The Court may in appropriate cases allow the prosecution to produce such certificate at a later point in time.

In Anvar P.V. (supra), it was observed that such certificate must accompany the electronic record when the same is produced in evidence. In this regard, the Court clarified thus:

"We may only add that this is so in cases where such certificate could be procured by the person seeking to rely upon an electronic record. However, in cases where either a defective certificate is given, or in cases where such certificate has been demanded and is not given by the concerned person, the Judge conducting the trial must summon the person/persons referred to in Section 65B(4) of the Evidence Act, and require that such certificate be given by such person/persons. This, the trial Judge ought to do when the electronic record is produced in evidence before him without the requisite certificate in the circumstances aforementioned. This is, of course, subject to discretion being exercised in civil cases in accordance with law, and in accordance with the requirements of justice on the facts of each case. When it comes to criminal trials, it is important to keep in mind the general principle that the accused must be supplied all documents that the prosecution seeks to rely upon before commencement of the trial, under the relevant sections of the CrPC. "
"In terms of general procedure, the prosecution is obligated to supply all documents upon which reliance may be placed to an accused before commencement of the trial. Thus, the exercise of power by the courts in criminal trials in permitting evidence to be filed at a later stage should not result in serious or irreversible prejudice to the accused. A 63 balancing exercise in respect of the rights of parties has to be carried out by the court, in examining any application by the prosecution under Sections 91 or 311 of the CrPC or Section 165 of the Evidence Act. Depending on the facts of each case, and the Court exercising discretion after seeing that the accused is not prejudiced by want of a fair trial, the Court may in appropriate cases allow the prosecution to produce such certificate at a later point in time. If it is the accused who desires to produce the requisite certificate as part of his defence, this again will depend upon the justice of the case - discretion to be exercised by the Court in accordance with law. "

General directions are issued to cellular companies and internet service providers to maintain CDRs 

The Court also issued general directions to cellular companies and internet service providers to maintain CDRs and other relevant records for the concerned period (in tune with Section 39 of the Evidence Act) in a segregated and secure manner if a particular CDR or other record is seized during investigation in the said period. "Concerned parties can then summon such records at the stage of defence evidence, or in the event such data is required to cross-examine a particular witness. This direction shall be applied, in criminal trials, till appropriate directions are issued under relevant terms of the applicable licenses, or under Section 67C of the Information Technology Act." the bench added.
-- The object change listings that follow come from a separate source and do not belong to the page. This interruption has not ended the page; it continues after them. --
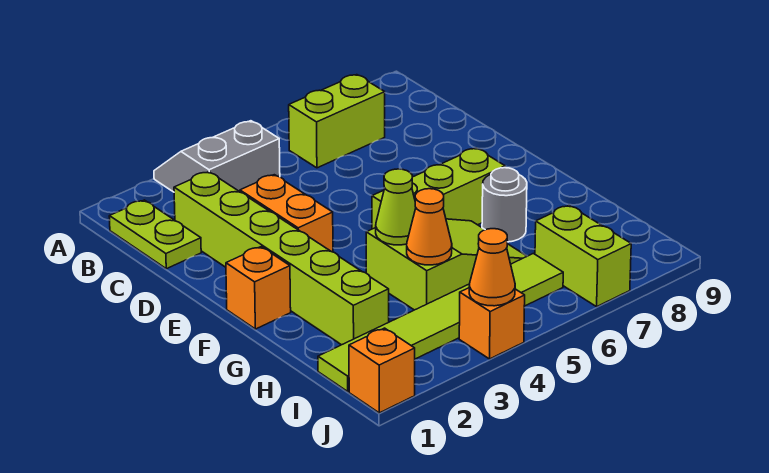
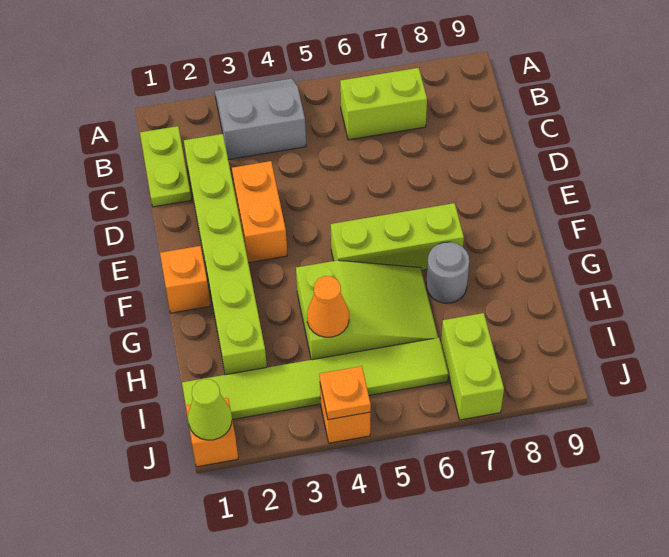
lime cone G4 level 2 -> lime cone J1 level 2
orange cone J4 level 2 -> orange plate J4 level 2

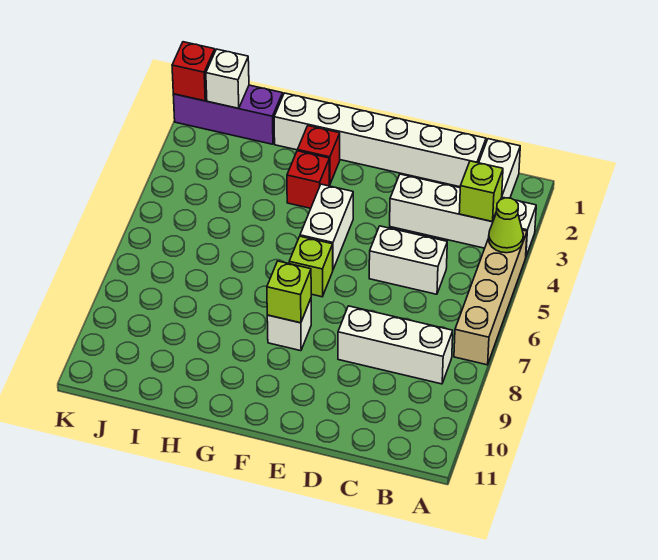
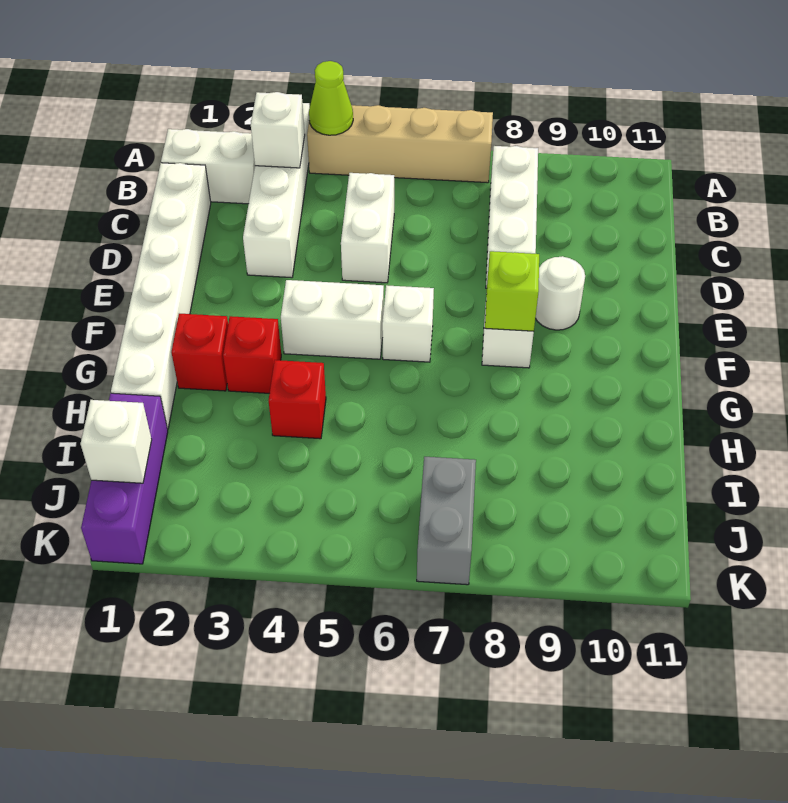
lime brick B3 level 2 -> white brick B3 level 2
none -> white round brick E9 level 1
lime brick F6 level 1 -> white brick F6 level 1
none -> grey brick J7:K7 level 1
red brick K1 level 2 -> red brick H4 level 1

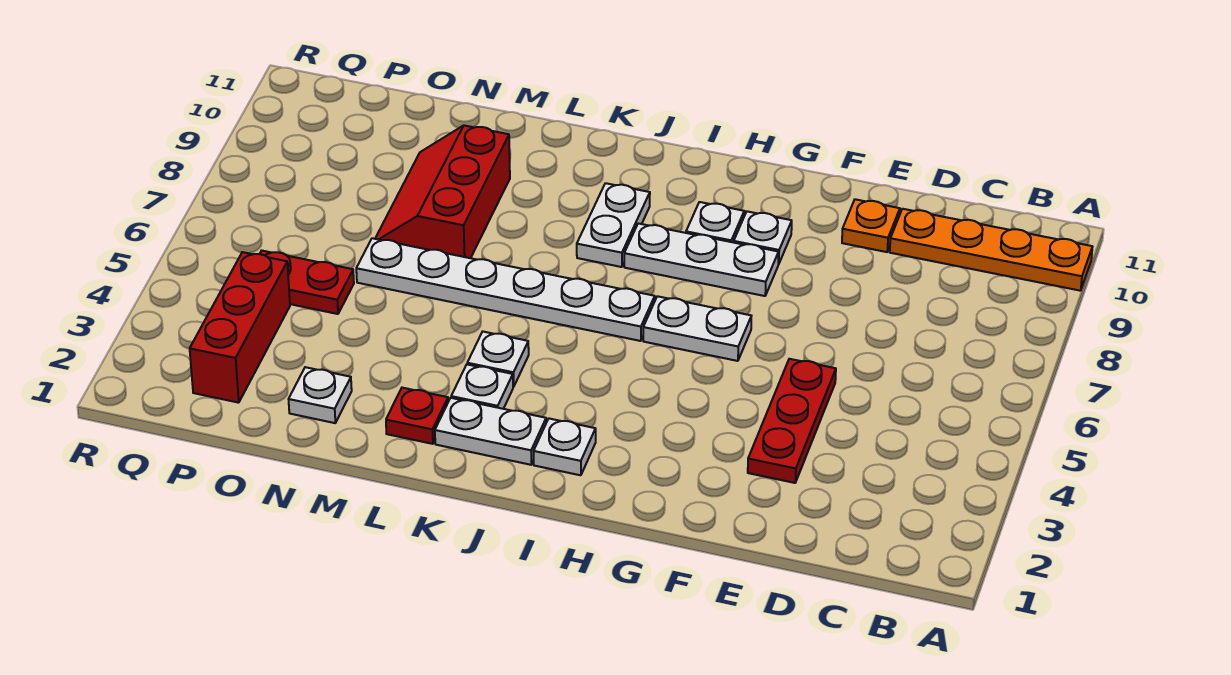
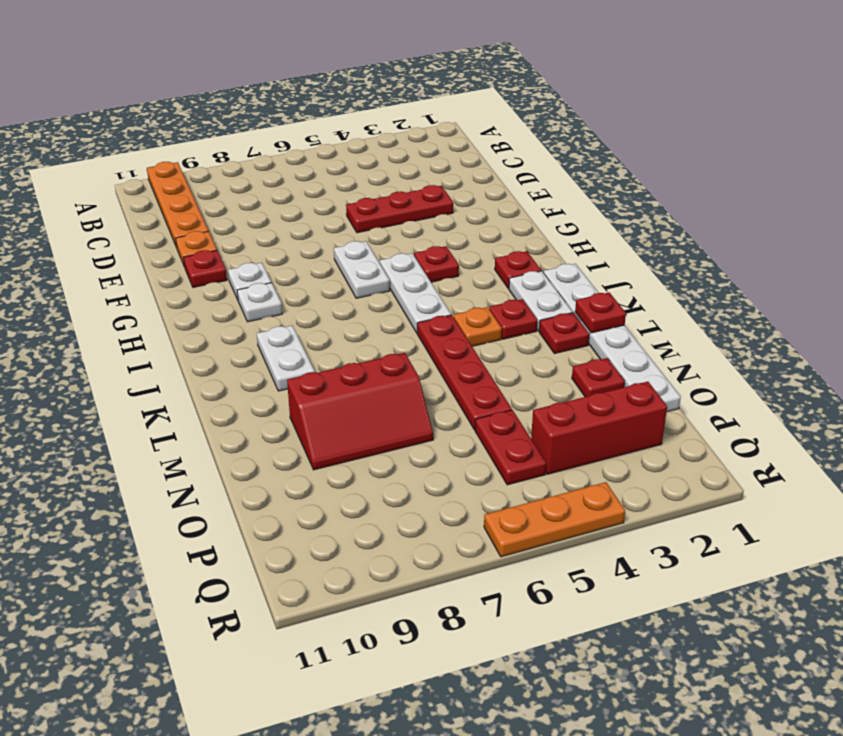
none -> red plate F10 level 1
white plate G8:I8 level 1 -> white plate H5:J5 level 1
none -> red plate H4 level 1
white plate I2 level 1 -> red plate I2 level 1
white plate I6:N6 level 1 -> white plate J1:O1 level 1
white plate J8:J9 level 1 -> white plate J9:K9 level 1
white plate K3 level 1 -> red plate K3 level 1
white plate K4 level 1 -> orange plate K4 level 1
none -> red plate K5:N5 level 1
none -> red plate L1 level 2
white plate N2 level 1 -> red plate N2 level 1
none -> orange plate R4:R6 level 1

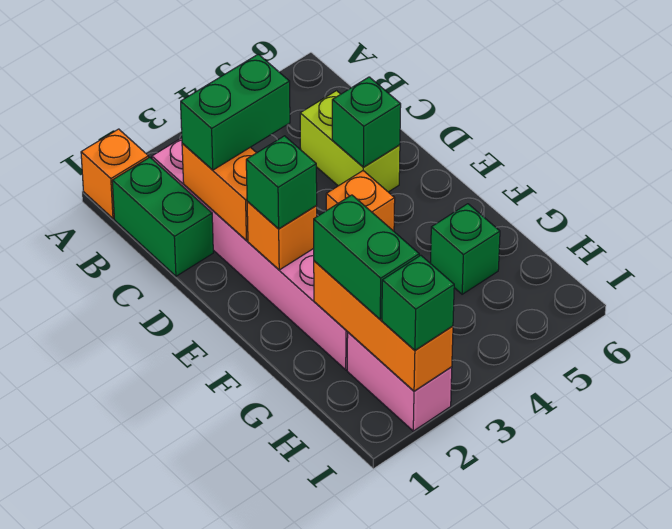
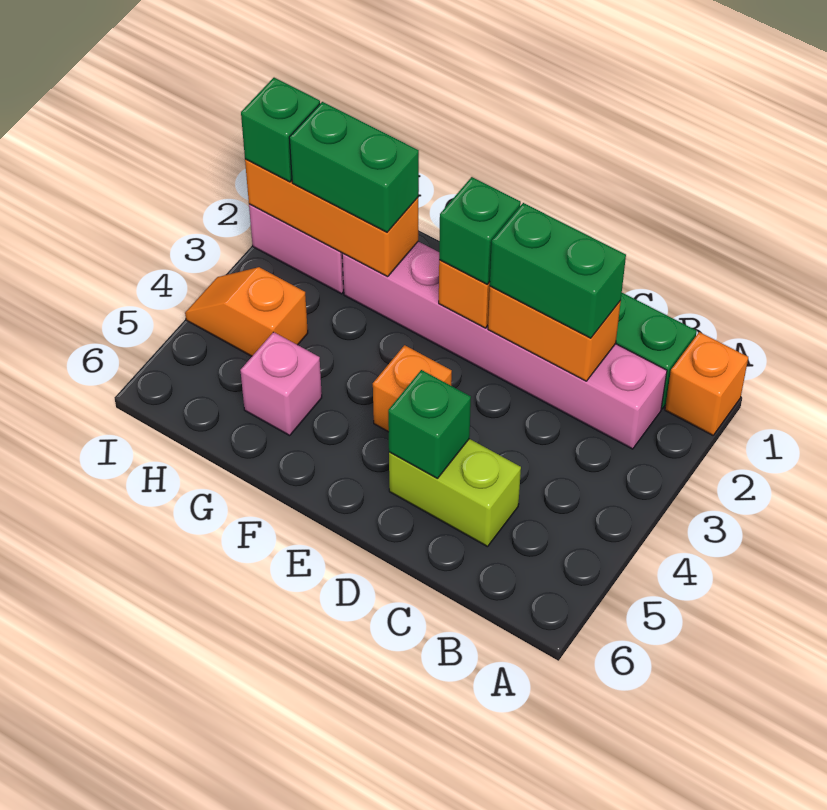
green brick C2:C3 level 3 -> green brick C2:D2 level 3
green brick G5 level 1 -> pink brick G5 level 1
none -> orange slope H4:I4 level 1 top H

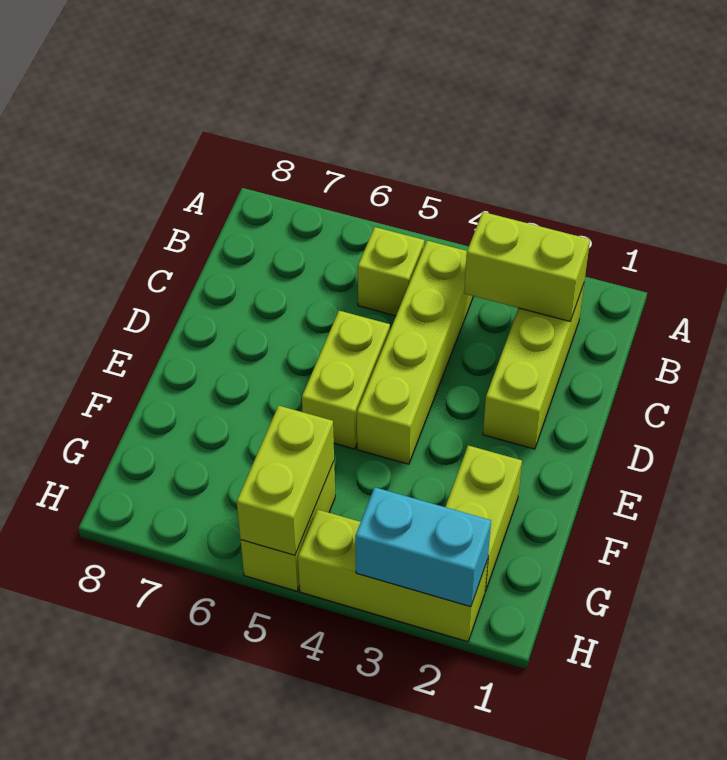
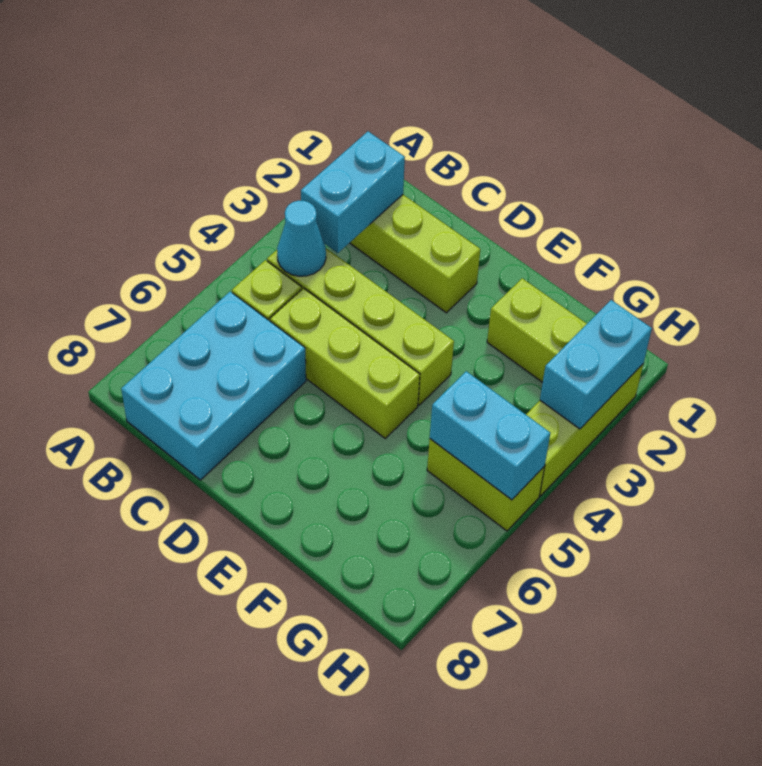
lime brick B2:B3 level 2 -> cyan brick B2:B3 level 2
none -> cyan cone B4 level 2
none -> cyan brick B6:C8 level 1
lime brick D5:E5 level 1 -> lime brick C5:E5 level 1
lime brick G5:H5 level 2 -> cyan brick G5:H5 level 2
The court also directed that appropriate rules and directions should be framed in exercise of the Information Technology Act, by exercising powers such as in Section 67C, and also framing suitable rules for the retention of data involved in trial of offences, their segregation, rules of chain of custody, stamping and record maintenance, for the entire duration of trials and appeals, and also in regard to preservation of the meta data to avoid corruption. Likewise, appropriate rules for preservation, retrieval and production of electronic record, should be framed, the bench said.